Thanksgiving usually means we’re going big — way over the top. Twice the size bird we could possibly eat; more side dishes than the table can hold; and, of course, so much pie. But so many things will be different this year because of the pandemic. Our celebrations will be smaller, and our travel plans limited. We’ll try to be grateful for what we have, while feeling the pain of all we have lost.
On this special episode of The Pulse, we explore the traditions of Thanksgiving through a scientific lens and discuss how the coronavirus will impact the holiday. We hear stories about the neuroscience of gratitude — and how it can help us through grief, how the pandemic has impacted our food systems, and what people are doing to stabilize the supply chain.
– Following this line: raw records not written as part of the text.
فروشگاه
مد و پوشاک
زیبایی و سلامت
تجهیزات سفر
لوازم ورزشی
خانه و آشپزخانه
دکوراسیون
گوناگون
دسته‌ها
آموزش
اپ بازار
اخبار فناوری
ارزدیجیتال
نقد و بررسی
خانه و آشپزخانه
We also make a visit to a multi-generational cranberry farm and hear about a tough decision over whether to cross state lines — not for turkey, but for love.
Also heard on this week’s episode:
- Jacqueline Mattis of Rutgers University researches positive emotions, and she says making time to feel gratitude is especially important this year.
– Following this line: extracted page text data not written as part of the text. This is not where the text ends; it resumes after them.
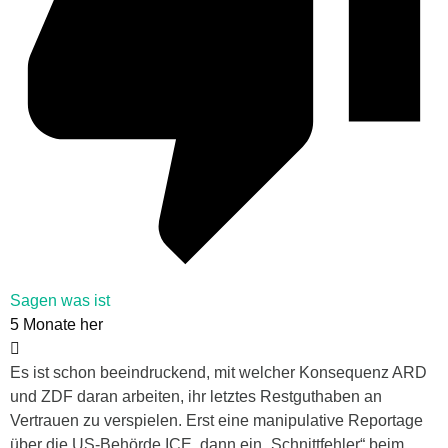
Sagen was ist
5 Monate her
Es ist schon beeindruckend, mit welcher Konsequenz ARD
und ZDF daran arbeiten, ihr letztes Restguthaben an
Vertrauen zu verspielen. Erst eine manipulative Reportage
über die US-Behörde ICE, dann ein „Schnittfehler“ beim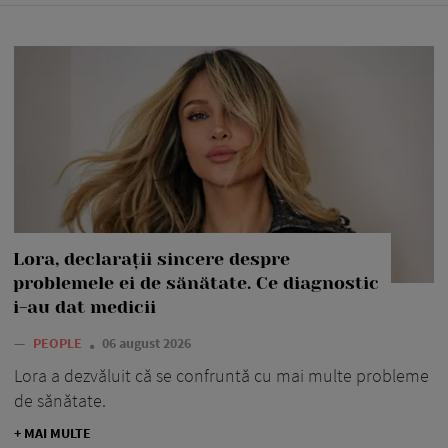
Lora, declarații sincere despre
problemele ei de sănătate. Ce diagnostic
i-au dat medicii
—
PEOPLE
06 august 2026
Lora a dezvăluit că se confruntă cu mai multe probleme
de sănătate.
+ MAI MULTE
- To travel or not to travel — that’s the dilemma facing millions of Americans ahead of this year’s Thanksgiving holiday. Health officials are urging the public to stay put, but as Alan Yu reports, the decision of whether to travel has become an agonizing one for people across the country.
- Overeating is a Turkey Day tradition — but what exactly does it do to our bodies? To find out, we talked with Atlanta gastroenterologist Earl Campbell III about the nuts and bolts of digestion … from one end to the other.
- The pandemic has exposed weaknesses in our food system. Nate Mook of World Central Kitchen talks about the symbolic meaning of a hot plate of delicious food, and connecting the dots to get meals from people who produce it to those in need.